The final memorable event of our recent trip was celebrating the centennial birthday of Malamulo Hospital in Malawi. This is truly the granddaddy of mission hospitals, beginning as a primary school in 1902, and adding a clinic in 1915. Malamulo has an amazing storied history and is a name known throughout Malawi and beyond. Thirty-six LLU medical alumni have served there through the years, with scores more coming as short-term volunteers. A highlight of the ceremony was the testimony of Lisnett Chipyoza, who started working at Malamulo in 1925 as a 19-year-old, later becoming a nurse midwife. Do the math — she is now 109 — and after urging the crowd to remember that Jesus is coming, she sang “Sweet Hour of Prayer” in a strong, clear voice. Loma Linda has no corner on the principles that led to our city’s recognition as a Blue Zone.

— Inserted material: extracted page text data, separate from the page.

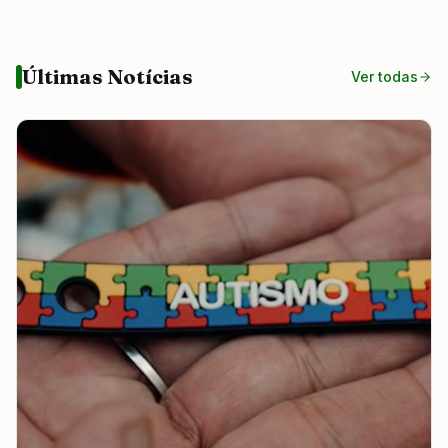
Últimas Notícias
Ver todas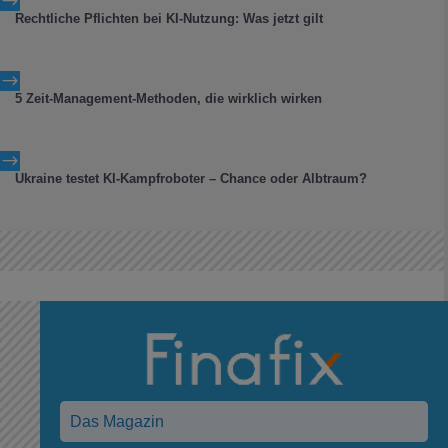
$
Rechtliche Pflichten bei KI-Nutzung: Was jetzt gilt
$
5 Zeit-Management-Methoden, die wirklich wirken
$
Ukraine testet KI-Kampfroboter – Chance oder Albtraum?
Das Magazin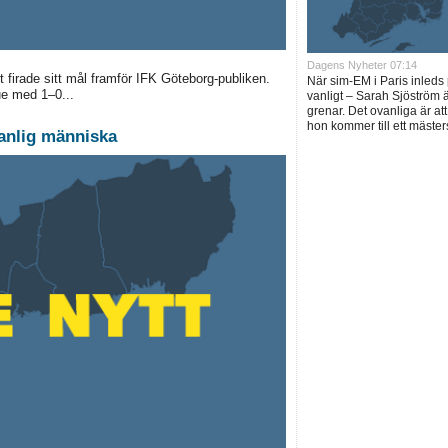
Dagens Nyheter 07:14
firade sitt mål framför IFK Göteborg-publiken.
När sim-EM i Paris inled
ue med 1–0...
vanligt – Sarah Sjöström ä
grenar. Det ovanliga är at
hon kommer till ett mäst
vanlig människa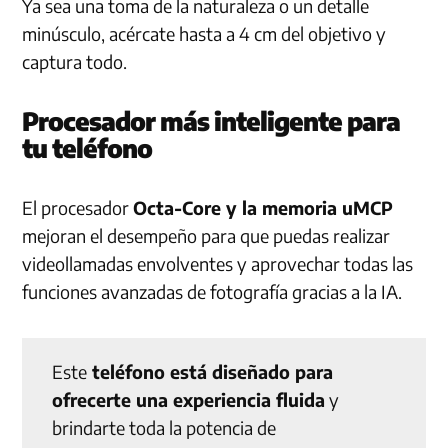
Ya sea una toma de la naturaleza o un detalle
minúsculo, acércate hasta a 4 cm del objetivo y
captura todo.
Procesador más inteligente para
tu teléfono
El procesador
Octa-Core y la memoria uMCP
mejoran el desempeño para que puedas realizar
videollamadas envolventes y aprovechar todas las
funciones avanzadas de fotografía gracias a la IA.
Este
teléfono está diseñado para
ofrecerte una experiencia fluida
y
brindarte toda la potencia de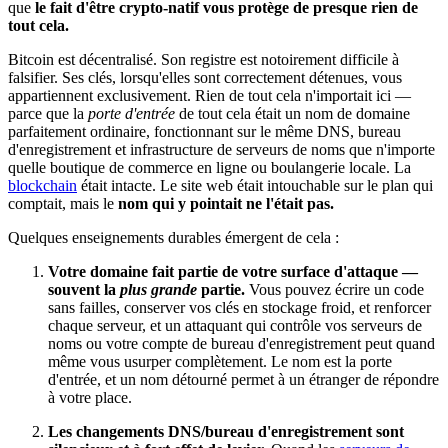
que
le fait d'être crypto-natif vous protège de presque rien de
tout cela.
Bitcoin est décentralisé. Son registre est notoirement difficile à
falsifier. Ses clés, lorsqu'elles sont correctement détenues, vous
appartiennent exclusivement. Rien de tout cela n'importait ici —
parce que la
porte d'entrée
de tout cela était un nom de domaine
parfaitement ordinaire, fonctionnant sur le même DNS, bureau
d'enregistrement et infrastructure de serveurs de noms que n'importe
quelle boutique de commerce en ligne ou boulangerie locale. La
blockchain
était intacte. Le site web était intouchable sur le plan qui
comptait, mais le
nom qui y pointait ne l'était pas.
Quelques enseignements durables émergent de cela :
Votre domaine fait partie de votre surface d'attaque —
souvent la
plus grande
partie.
Vous pouvez écrire un code
sans failles, conserver vos clés en stockage froid, et renforcer
chaque serveur, et un attaquant qui contrôle vos serveurs de
noms ou votre compte de bureau d'enregistrement peut quand
même vous usurper complètement. Le nom est la porte
d'entrée, et un nom détourné permet à un étranger de répondre
à votre place.
Les changements DNS/bureau d'enregistrement sont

Click here to see her sing the song and explain why she loves it.
Loma Linda has designated Malamulo as its first field station, using it for faculty research, resident rotations and student training. Its 200 beds and increasingly sophisticated clinical services provide an ideal opportunity to grow professionals with an understanding of the needs of the majority world. With all major medical specialties covered, Malamulo now provides a surgical residency for Africans through PAACS (Pan African Academy of Christian Surgeons) and plans to add a family medicine residency soon. It also offers Malawi’s first Women’s Center, providing Pap smears, colposcopy and treatment protocols. This is in addition to the well-established Malamulo College of Health Sciences, which offers training programs in nursing, medical assisting, laboratory technology and for clinical officers. It is indeed a privilege for Loma Linda to be identified with Malamulo, and we look forward to even more collaboration and innovations in the future.
This trip showed Loma Linda at its best — connecting, consulting, contributing — in meaningful ways. Thank you to all our alumni who have developed this culture of serving the world. It makes us all immensely gratified and proud.